[Required work]
In the homily below, what book by Father Tomas Halik is mentioned?

[Provided passage]
Homily for 16 April 2023 by Fr. Kevin Walsh
Second Sunday of Easter (Sunday of Mercy)
Acts 4:42-47, Psalm 118, Peter 1:3-9, John 20:19-31
Jesus’ love brings him to come to them.
Jesus’ love brings him to come to them.
Jesus’ love brings him to come to us.
In his love Jesus comes to us here and now.
The Easter celebration is not a history lesson about something over and done that we remember. We celebrate the resurrection of Jesus because like Thomas, we struggle to believe and Jesus invites us to overcome our hesitation, doubt, fear – the wrappings – the stuff – that is holdings back from entering into sharing the new life he is offering us.
Being a twin I have always felt drawn to Thomas and all the more because this passage from the gospel account of Saint John speaks to the reality of so many people who want to believe and are upset with themselves because they cannot measure up to living the faith they have believed is expected of them. Enter Jesus not waiting for Thomas to work it all out – not expecting Thomas to be perfect – but coming to him to help him believe. Faith is not getting all the horror, the messiness, the pain, the imperfection out of the way. Quite the opposite Jesus says touch the wounds.
And the gospel goes on, blessed are those who have not seen and have believed.
In this masterfully written book, Touch the Wounds, Father Tomas Halik (a Czech philosopher and theologian) calls upon Christians to touch the wounds of the world and to rediscover their own faith by loving and healing their neighbors. Jesus did not hold on to bitterness or anger after being rejected, betrayed, brutalized and abandoned, he loved with more than a warm fuzzy kind of affection. He loved powerfully, faithfully, generously and untiringly before and after hanging on the cross.
So Peter, in his letter reminds us, God gives new birth into living hope through the resurrection of Jesus Christ. Imperfect Peter disentangles from guilt and shame and being stuck in his regret for having denied Jesus and fulfills his singular role to help build up the church and encourage his contemporaries in living a bold faith.
The Acts of the Apostles describes not a collection of people living a solitary faith, but rather “all who believed together and had everything in common”. Enduring faith needs others who believe that we may help one another to remain faithful. Monastic living is not hermits who all have the same address and not simply a life to sequester themselves, living apart in each monastery. We live monastic life as a part of the larger church with a particular emphasis, it is a gift to the larger church to help all live faith more deeply.
Jesus emboldens Thomas and all of us to live our faith not recklessly, but consciously and deliberately, always giving honor to God and, hopefully, always giving encouragement to one another.

[Record set]
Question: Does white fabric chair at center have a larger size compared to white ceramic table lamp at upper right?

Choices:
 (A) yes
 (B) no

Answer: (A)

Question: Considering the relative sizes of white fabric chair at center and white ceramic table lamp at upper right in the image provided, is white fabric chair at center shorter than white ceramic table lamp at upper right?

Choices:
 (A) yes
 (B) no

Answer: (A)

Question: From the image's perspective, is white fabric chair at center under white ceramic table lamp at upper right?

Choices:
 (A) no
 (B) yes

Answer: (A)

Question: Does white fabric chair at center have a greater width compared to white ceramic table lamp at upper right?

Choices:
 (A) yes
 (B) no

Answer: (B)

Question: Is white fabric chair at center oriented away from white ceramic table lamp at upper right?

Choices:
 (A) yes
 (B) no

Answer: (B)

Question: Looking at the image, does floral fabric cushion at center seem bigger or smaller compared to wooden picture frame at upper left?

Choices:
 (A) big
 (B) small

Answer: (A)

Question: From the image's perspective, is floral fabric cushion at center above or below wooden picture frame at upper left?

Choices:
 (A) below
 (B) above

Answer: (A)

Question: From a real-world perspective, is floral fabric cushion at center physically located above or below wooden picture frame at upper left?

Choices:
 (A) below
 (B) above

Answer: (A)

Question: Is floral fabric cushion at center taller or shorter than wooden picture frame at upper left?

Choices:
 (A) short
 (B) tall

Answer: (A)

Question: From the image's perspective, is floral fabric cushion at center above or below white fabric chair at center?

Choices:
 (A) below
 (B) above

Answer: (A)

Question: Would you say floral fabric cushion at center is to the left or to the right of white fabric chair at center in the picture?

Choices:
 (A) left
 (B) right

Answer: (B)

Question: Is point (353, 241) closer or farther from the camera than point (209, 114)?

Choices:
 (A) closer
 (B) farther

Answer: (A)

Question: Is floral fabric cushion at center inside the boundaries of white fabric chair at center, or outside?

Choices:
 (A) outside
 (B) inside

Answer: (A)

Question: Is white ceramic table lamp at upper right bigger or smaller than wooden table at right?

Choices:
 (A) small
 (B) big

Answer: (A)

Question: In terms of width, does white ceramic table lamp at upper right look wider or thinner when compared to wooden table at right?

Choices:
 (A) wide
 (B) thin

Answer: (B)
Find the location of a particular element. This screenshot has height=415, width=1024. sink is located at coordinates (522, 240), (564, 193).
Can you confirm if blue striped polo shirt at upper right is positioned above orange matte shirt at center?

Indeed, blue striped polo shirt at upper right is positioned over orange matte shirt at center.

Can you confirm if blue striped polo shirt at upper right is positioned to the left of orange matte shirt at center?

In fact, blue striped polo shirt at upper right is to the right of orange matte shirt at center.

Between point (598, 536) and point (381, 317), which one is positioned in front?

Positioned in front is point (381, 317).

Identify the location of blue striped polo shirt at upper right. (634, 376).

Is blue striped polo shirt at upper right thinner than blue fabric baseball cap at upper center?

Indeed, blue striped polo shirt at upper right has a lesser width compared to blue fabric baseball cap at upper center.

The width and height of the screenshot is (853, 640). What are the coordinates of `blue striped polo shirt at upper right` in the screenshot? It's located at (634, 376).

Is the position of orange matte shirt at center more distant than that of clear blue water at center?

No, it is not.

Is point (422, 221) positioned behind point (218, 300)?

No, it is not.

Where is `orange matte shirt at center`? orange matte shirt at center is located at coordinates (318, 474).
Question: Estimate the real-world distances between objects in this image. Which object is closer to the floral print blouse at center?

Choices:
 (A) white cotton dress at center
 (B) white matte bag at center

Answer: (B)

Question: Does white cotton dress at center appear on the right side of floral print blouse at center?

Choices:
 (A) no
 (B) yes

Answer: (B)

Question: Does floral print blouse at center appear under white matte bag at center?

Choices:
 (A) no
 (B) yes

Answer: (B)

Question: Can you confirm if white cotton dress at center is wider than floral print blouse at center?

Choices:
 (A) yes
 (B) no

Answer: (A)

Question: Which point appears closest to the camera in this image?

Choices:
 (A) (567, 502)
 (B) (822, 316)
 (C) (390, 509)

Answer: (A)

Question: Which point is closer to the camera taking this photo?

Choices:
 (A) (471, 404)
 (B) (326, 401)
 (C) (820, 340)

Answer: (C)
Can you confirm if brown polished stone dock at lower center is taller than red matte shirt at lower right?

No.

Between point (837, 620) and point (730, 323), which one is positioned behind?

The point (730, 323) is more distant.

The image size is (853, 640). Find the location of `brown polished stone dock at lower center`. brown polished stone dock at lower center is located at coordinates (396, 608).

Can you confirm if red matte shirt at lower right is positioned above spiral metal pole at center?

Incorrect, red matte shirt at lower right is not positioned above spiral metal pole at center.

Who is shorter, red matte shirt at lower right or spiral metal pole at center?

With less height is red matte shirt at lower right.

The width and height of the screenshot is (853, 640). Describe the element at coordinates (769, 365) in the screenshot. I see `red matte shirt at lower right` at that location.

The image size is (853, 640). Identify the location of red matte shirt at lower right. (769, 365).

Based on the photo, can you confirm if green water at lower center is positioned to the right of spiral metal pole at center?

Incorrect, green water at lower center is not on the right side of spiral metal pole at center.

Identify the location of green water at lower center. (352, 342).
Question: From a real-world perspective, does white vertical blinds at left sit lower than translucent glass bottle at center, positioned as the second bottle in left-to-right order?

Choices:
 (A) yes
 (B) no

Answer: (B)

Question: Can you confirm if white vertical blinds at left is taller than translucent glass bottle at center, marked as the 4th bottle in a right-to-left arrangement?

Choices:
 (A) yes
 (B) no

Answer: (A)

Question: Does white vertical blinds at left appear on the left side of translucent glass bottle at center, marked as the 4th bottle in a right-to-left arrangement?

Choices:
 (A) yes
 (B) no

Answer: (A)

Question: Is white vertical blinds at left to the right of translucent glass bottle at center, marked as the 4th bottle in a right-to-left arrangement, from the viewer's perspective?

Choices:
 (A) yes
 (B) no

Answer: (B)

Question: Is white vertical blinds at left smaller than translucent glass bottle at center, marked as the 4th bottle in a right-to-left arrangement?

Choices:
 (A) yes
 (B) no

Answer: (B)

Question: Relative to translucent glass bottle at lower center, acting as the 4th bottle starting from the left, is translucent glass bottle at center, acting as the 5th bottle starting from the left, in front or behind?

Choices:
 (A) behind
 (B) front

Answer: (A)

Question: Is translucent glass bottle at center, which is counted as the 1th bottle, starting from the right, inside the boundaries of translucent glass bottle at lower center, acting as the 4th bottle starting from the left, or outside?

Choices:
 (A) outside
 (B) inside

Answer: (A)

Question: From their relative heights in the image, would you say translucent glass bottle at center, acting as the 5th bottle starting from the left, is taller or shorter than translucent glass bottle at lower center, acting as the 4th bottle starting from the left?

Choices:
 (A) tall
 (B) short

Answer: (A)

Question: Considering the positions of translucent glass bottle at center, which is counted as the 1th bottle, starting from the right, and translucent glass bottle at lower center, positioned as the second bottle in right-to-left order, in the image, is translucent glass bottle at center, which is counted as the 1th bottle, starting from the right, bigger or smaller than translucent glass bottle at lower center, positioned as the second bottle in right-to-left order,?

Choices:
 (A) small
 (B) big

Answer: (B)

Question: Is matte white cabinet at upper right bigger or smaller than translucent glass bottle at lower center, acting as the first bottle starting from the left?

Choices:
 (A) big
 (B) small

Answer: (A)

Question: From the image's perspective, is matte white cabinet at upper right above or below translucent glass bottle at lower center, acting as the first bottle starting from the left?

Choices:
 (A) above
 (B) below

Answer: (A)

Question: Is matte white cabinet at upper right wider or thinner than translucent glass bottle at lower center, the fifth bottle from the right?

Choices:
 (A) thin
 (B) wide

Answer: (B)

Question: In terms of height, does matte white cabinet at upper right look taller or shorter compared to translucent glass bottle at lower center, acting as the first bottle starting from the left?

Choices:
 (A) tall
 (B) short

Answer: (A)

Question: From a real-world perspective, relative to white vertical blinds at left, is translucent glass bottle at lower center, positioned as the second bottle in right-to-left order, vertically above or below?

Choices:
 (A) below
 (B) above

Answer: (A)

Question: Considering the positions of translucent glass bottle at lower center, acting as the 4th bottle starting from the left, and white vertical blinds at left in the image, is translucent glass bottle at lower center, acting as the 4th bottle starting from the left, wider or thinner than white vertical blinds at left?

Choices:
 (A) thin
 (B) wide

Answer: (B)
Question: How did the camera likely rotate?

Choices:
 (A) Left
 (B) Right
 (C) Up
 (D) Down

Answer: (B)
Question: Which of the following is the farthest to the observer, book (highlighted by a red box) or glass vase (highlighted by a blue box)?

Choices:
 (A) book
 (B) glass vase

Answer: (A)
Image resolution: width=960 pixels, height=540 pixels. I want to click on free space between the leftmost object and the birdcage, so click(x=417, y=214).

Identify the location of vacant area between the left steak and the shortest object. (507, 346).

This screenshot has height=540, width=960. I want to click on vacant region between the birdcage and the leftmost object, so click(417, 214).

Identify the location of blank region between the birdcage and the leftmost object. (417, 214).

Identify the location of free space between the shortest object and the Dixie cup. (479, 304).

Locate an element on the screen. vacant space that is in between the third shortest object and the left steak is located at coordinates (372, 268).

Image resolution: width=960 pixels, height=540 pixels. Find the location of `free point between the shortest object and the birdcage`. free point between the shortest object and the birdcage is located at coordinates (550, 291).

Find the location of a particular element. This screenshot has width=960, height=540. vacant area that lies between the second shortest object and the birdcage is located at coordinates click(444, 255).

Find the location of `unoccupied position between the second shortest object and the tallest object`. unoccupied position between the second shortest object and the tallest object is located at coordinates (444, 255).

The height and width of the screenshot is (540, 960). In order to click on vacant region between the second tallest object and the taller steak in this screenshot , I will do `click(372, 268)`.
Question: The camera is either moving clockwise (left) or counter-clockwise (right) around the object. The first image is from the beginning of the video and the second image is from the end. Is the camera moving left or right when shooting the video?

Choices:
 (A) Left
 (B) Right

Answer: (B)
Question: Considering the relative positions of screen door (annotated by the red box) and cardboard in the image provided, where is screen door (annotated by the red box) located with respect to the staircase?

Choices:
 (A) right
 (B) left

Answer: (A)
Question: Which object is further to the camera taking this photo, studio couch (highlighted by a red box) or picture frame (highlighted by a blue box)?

[Exercise output]
Touch the Wounds